(Items from a dataset)

+---+

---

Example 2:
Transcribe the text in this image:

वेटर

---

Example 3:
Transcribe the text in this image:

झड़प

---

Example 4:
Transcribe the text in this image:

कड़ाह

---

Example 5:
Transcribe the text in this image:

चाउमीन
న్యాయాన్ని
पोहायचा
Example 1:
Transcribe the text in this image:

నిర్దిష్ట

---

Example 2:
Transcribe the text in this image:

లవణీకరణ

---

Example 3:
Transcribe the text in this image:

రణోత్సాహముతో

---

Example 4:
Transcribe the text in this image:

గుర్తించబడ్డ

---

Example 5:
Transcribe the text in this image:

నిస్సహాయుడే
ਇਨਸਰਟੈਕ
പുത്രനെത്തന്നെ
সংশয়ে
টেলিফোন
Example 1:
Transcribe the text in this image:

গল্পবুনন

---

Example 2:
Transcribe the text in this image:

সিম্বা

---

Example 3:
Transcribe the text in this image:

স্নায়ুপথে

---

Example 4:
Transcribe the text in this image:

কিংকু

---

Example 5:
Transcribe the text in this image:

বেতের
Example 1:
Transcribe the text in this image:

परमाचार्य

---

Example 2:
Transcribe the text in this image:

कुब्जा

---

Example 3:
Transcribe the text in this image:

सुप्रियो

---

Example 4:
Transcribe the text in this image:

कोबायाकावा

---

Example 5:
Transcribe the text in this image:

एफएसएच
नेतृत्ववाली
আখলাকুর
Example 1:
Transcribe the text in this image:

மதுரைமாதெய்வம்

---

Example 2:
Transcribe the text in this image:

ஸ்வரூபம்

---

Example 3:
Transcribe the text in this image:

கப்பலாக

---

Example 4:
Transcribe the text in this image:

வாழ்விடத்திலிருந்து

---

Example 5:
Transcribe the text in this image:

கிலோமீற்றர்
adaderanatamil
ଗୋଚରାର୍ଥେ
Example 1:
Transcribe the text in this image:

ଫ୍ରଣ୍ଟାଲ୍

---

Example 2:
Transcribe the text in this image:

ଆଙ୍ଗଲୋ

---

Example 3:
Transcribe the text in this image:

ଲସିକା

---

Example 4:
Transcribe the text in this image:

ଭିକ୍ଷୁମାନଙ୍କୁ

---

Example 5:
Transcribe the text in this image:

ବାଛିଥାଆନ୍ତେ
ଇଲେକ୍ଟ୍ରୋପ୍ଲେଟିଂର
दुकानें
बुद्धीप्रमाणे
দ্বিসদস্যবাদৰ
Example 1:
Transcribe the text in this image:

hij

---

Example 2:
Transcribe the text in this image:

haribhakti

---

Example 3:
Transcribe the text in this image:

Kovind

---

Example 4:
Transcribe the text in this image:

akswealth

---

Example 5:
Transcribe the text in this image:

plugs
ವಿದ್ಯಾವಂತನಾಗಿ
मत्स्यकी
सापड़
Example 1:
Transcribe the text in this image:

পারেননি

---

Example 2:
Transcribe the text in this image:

+---+

- Problem description
Word for word, output the records that appear above.

- Response to this exercise
---

Example 2:
Transcribe the text in this image:

वेटर

---

Example 3:
Transcribe the text in this image:

झड़प

---

Example 4:
Transcribe the text in this image:

कड़ाह

---

Example 5:
Transcribe the text in this image:

चाउमीन
న్యాయాన్ని
पोहायचा
Example 1:
Transcribe the text in this image:

నిర్దిష్ట

---

Example 2:
Transcribe the text in this image:

లవణీకరణ

---

Example 3:
Transcribe the text in this image:

రణోత్సాహముతో

---

Example 4:
Transcribe the text in this image:

గుర్తించబడ్డ

---

Example 5:
Transcribe the text in this image:

నిస్సహాయుడే
ਇਨਸਰਟੈਕ
പുത്രനെത്തന്നെ
সংশয়ে
টেলিফোন
Example 1:
Transcribe the text in this image:

গল্পবুনন

---

Example 2:
Transcribe the text in this image:

সিম্বা

---

Example 3:
Transcribe the text in this image:

স্নায়ুপথে

---

Example 4:
Transcribe the text in this image:

কিংকু

---

Example 5:
Transcribe the text in this image:

বেতের
Example 1:
Transcribe the text in this image:

परमाचार्य

---

Example 2:
Transcribe the text in this image:

कुब्जा

---

Example 3:
Transcribe the text in this image:

सुप्रियो

---

Example 4:
Transcribe the text in this image:

कोबायाकावा

---

Example 5:
Transcribe the text in this image:

एफएसएच
नेतृत्ववाली
আখলাকুর
Example 1:
Transcribe the text in this image:

மதுரைமாதெய்வம்

---

Example 2:
Transcribe the text in this image:

ஸ்வரூபம்

---

Example 3:
Transcribe the text in this image:

கப்பலாக

---

Example 4:
Transcribe the text in this image:

வாழ்விடத்திலிருந்து

---

Example 5:
Transcribe the text in this image:

கிலோமீற்றர்
adaderanatamil
ଗୋଚରାର୍ଥେ
Example 1:
Transcribe the text in this image:

ଫ୍ରଣ୍ଟାଲ୍

---

Example 2:
Transcribe the text in this image:

ଆଙ୍ଗଲୋ

---

Example 3:
Transcribe the text in this image:

ଲସିକା

---

Example 4:
Transcribe the text in this image:

ଭିକ୍ଷୁମାନଙ୍କୁ

---

Example 5:
Transcribe the text in this image:

ବାଛିଥାଆନ୍ତେ
ଇଲେକ୍ଟ୍ରୋପ୍ଲେଟିଂର
दुकानें
बुद्धीप्रमाणे
দ্বিসদস্যবাদৰ
Example 1:
Transcribe the text in this image:

hij

---

Example 2:
Transcribe the text in this image:

haribhakti

---

Example 3:
Transcribe the text in this image:

Kovind

---

Example 4:
Transcribe the text in this image:

akswealth

---

Example 5:
Transcribe the text in this image:

plugs
ವಿದ್ಯಾವಂತನಾಗಿ
मत्स्यकी
सापड़
Example 1:
Transcribe the text in this image:

পারেননি

---

Example 2:
Transcribe the text in this image:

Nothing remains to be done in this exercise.